Content starts
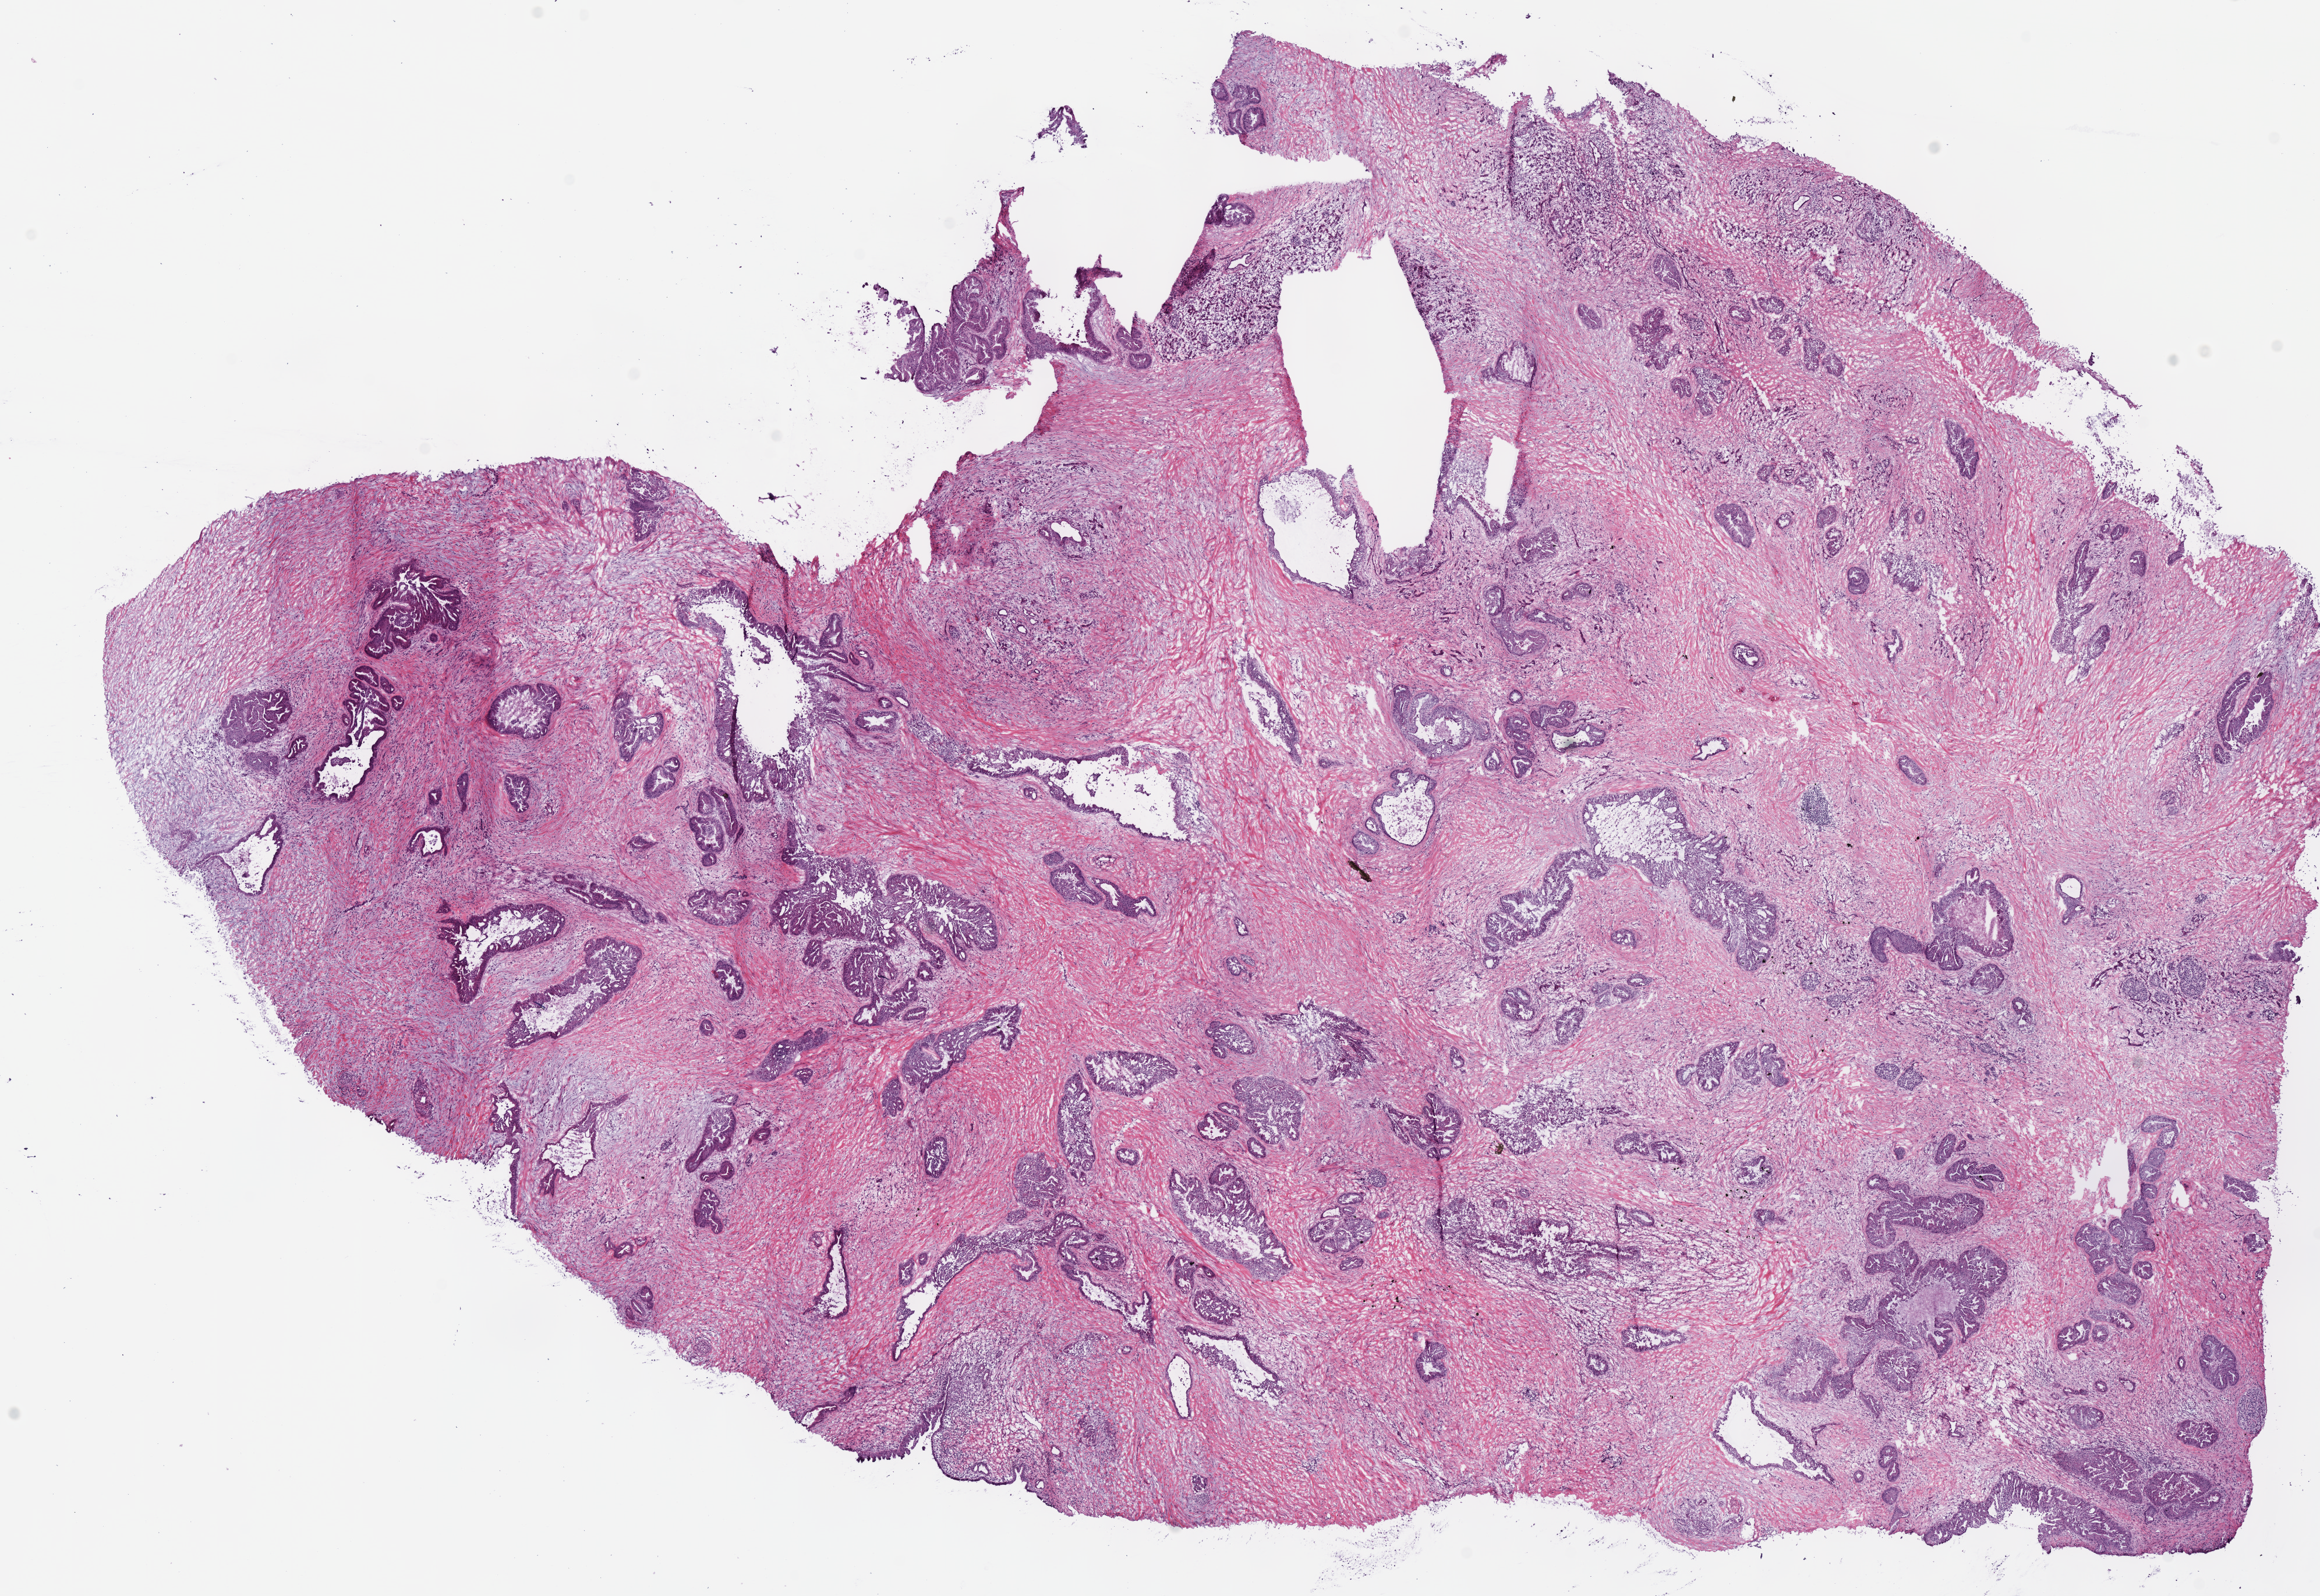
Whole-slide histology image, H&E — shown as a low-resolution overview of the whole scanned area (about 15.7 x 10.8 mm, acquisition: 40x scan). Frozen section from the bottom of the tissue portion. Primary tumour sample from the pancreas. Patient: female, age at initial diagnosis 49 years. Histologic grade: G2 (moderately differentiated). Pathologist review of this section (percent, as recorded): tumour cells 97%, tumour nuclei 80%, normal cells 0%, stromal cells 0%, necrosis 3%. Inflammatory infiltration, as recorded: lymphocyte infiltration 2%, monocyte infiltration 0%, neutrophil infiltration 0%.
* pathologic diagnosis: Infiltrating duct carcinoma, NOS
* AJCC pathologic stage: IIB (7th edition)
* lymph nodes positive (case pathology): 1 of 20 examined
Content ends
Content starts
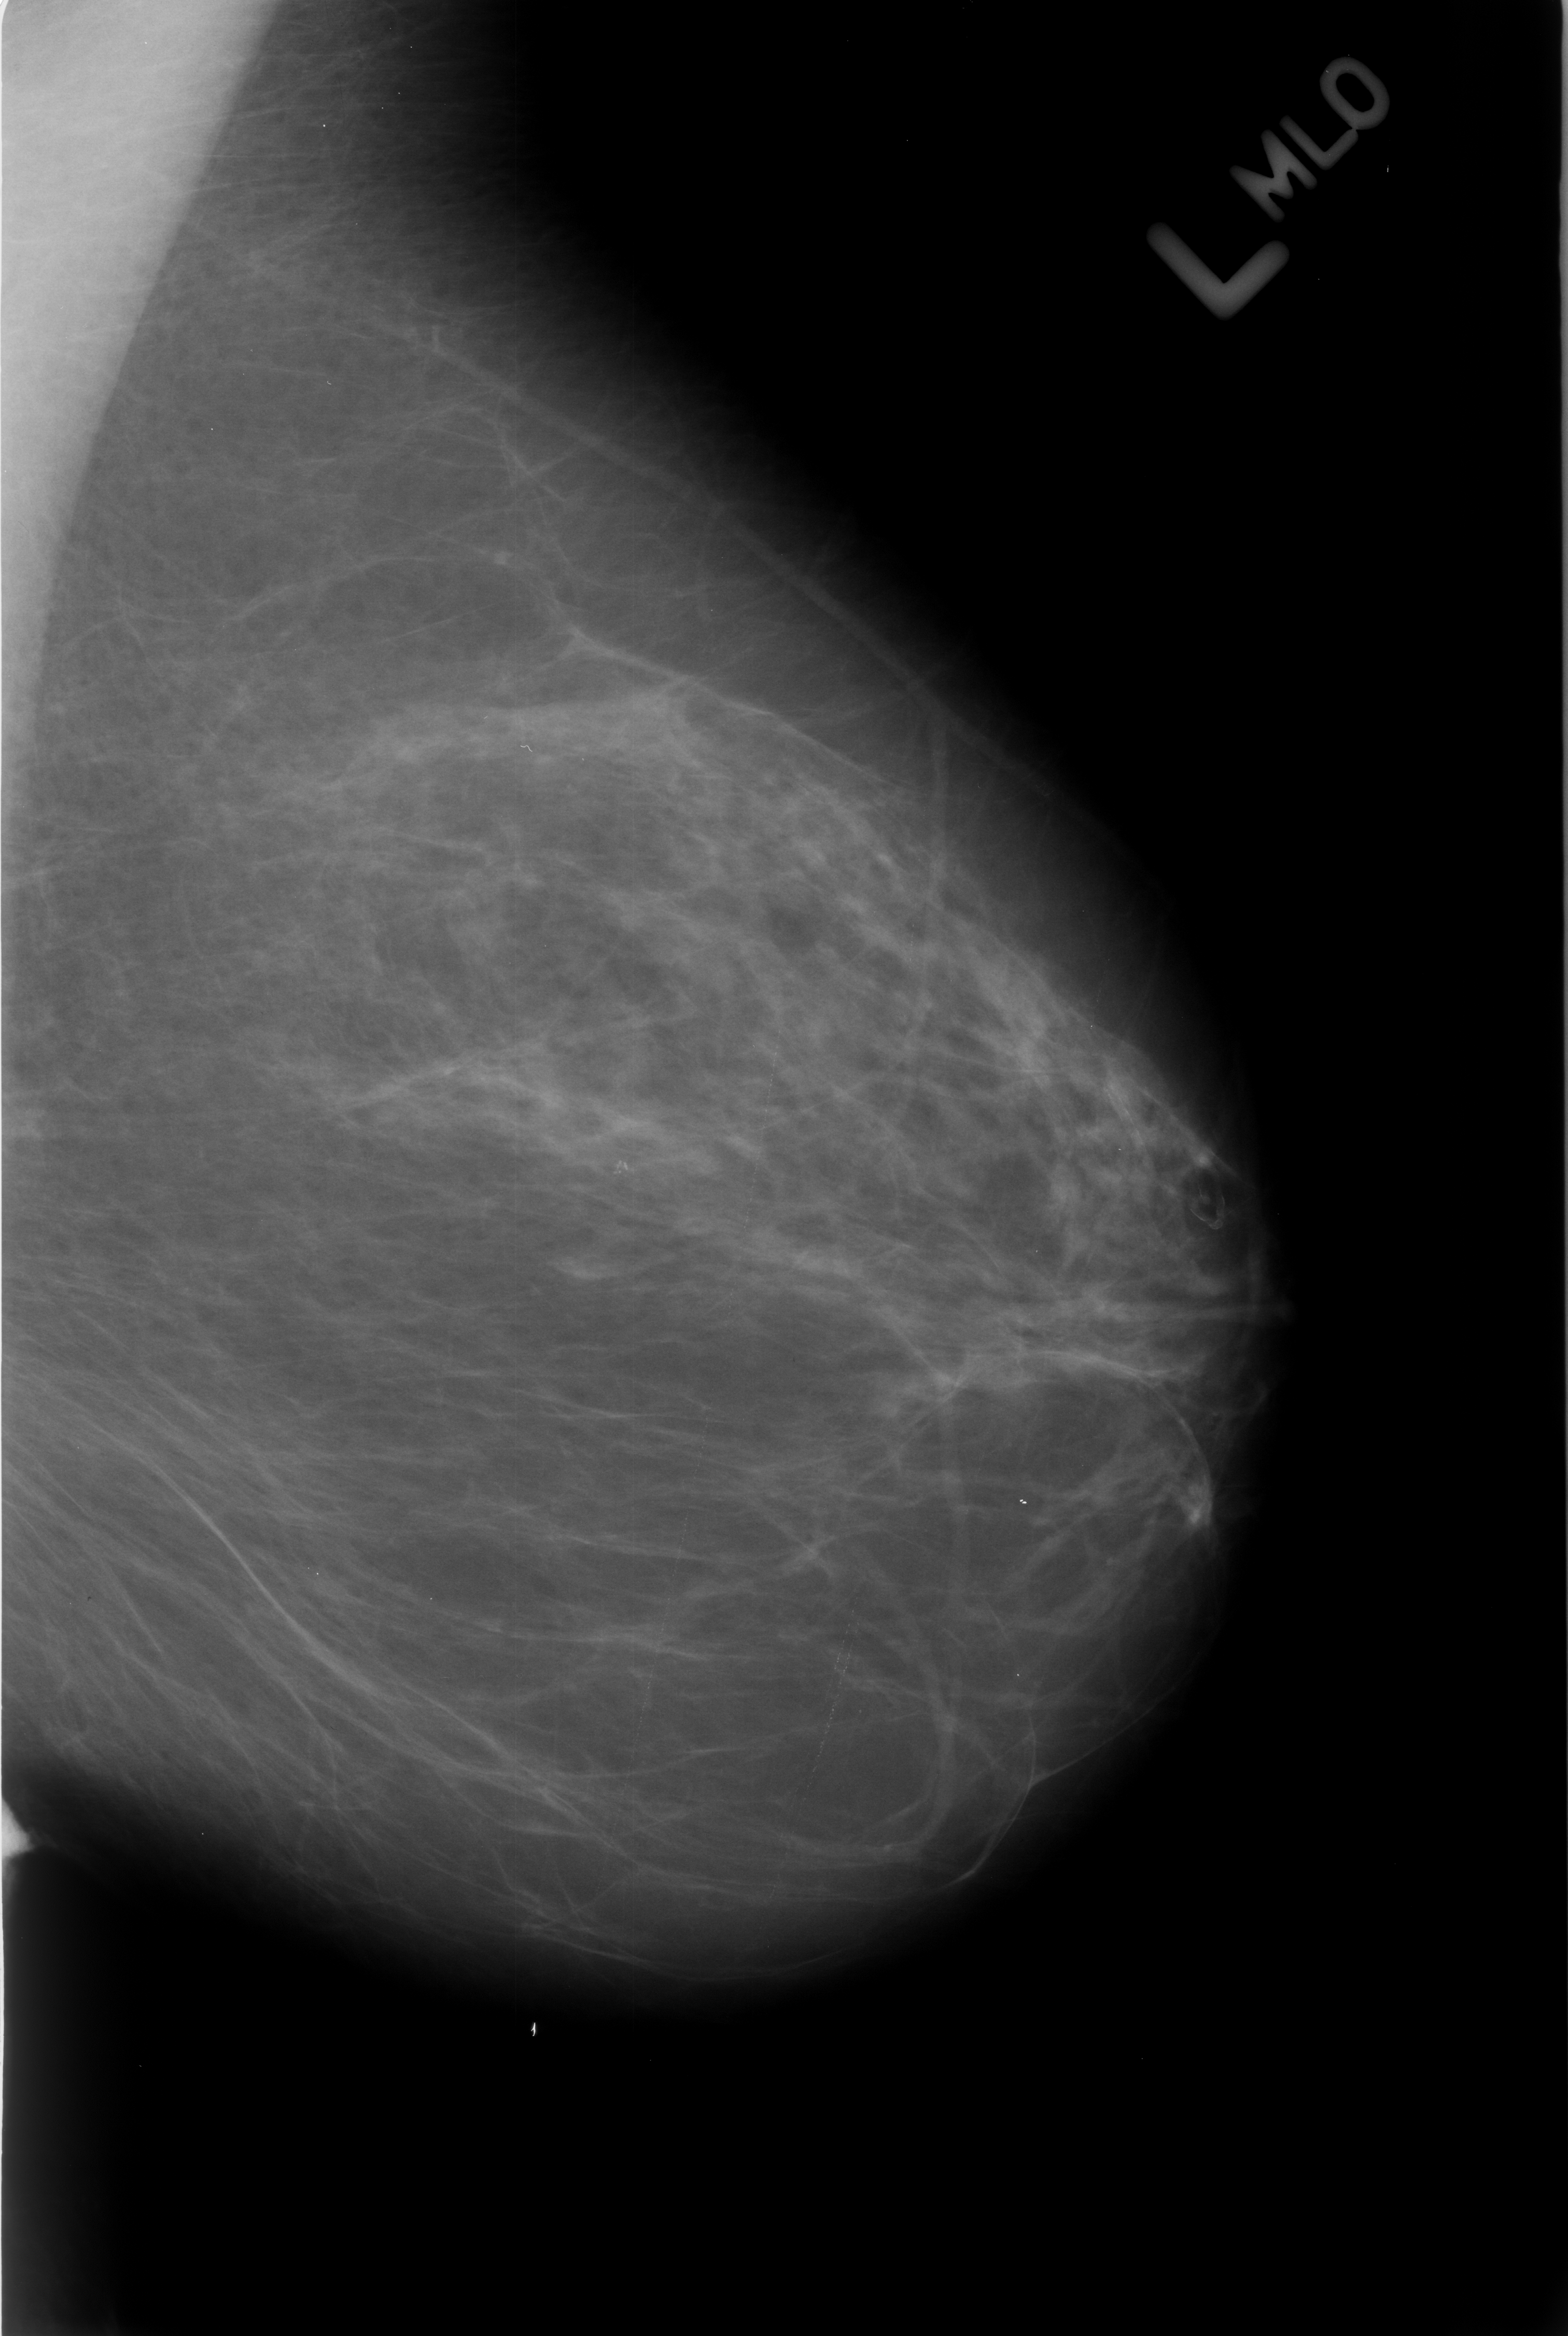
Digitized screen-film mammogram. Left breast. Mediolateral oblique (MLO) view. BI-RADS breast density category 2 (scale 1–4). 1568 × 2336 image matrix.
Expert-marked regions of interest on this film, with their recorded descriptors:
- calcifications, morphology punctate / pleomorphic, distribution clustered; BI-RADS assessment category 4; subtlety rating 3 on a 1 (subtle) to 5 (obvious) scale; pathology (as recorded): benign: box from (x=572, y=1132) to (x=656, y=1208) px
Content ends
Within the material above, copy exactly the lines from the line that holds "Expert-marked regions of" up to and including the line that holds "- calcifications, morphology".

ANSWER TO THIS EXERCISE
Expert-marked regions of interest on this film, with their recorded descriptors:
- calcifications, morphology punctate / pleomorphic, distribution clustered; BI-RADS assessment category 4; subtlety rating 3 on a 1 (subtle) to 5 (obvious) scale; pathology (as recorded): benign: box from (x=572, y=1132) to (x=656, y=1208) px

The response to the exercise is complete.